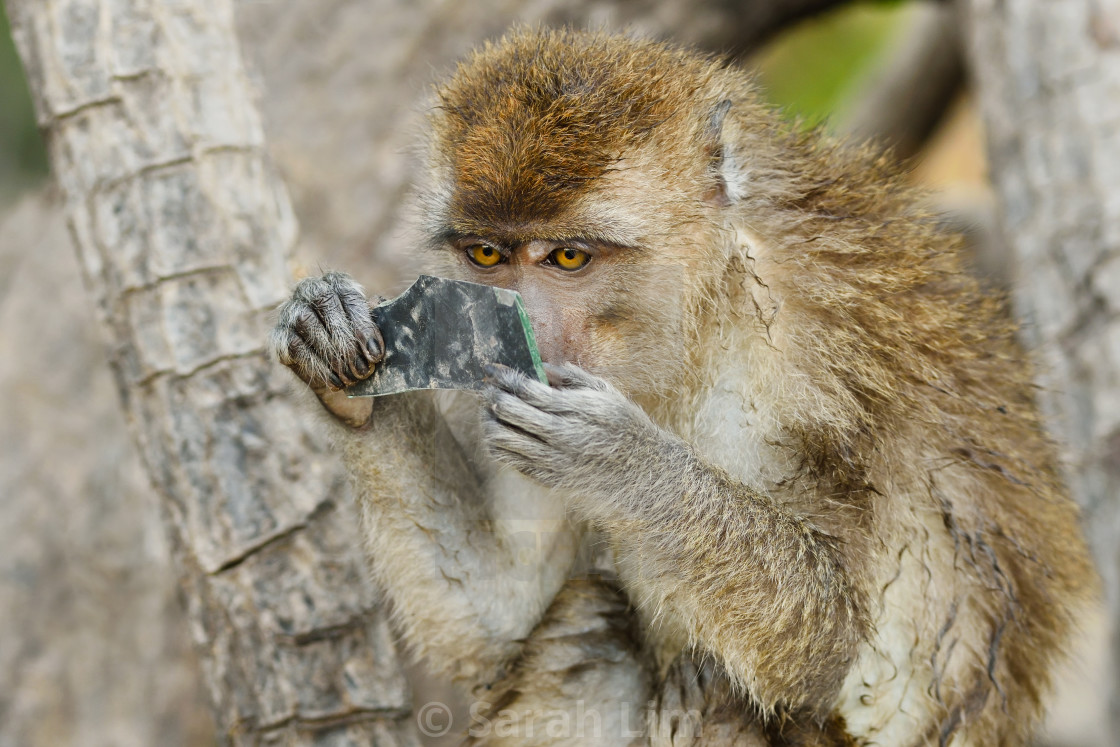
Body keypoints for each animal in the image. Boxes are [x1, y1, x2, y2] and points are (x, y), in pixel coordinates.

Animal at [271, 26, 1093, 743]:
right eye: (487, 255)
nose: (516, 328)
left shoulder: (807, 376)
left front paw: (623, 463)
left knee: (715, 687)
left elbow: (828, 644)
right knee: (588, 629)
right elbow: (500, 614)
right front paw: (335, 351)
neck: (701, 322)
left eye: (568, 257)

##########

▸ **TASK BRIEF**
Respond with a single number, namely how many lines of the entries contain the word "left".

▸ **THE ANSWER**
5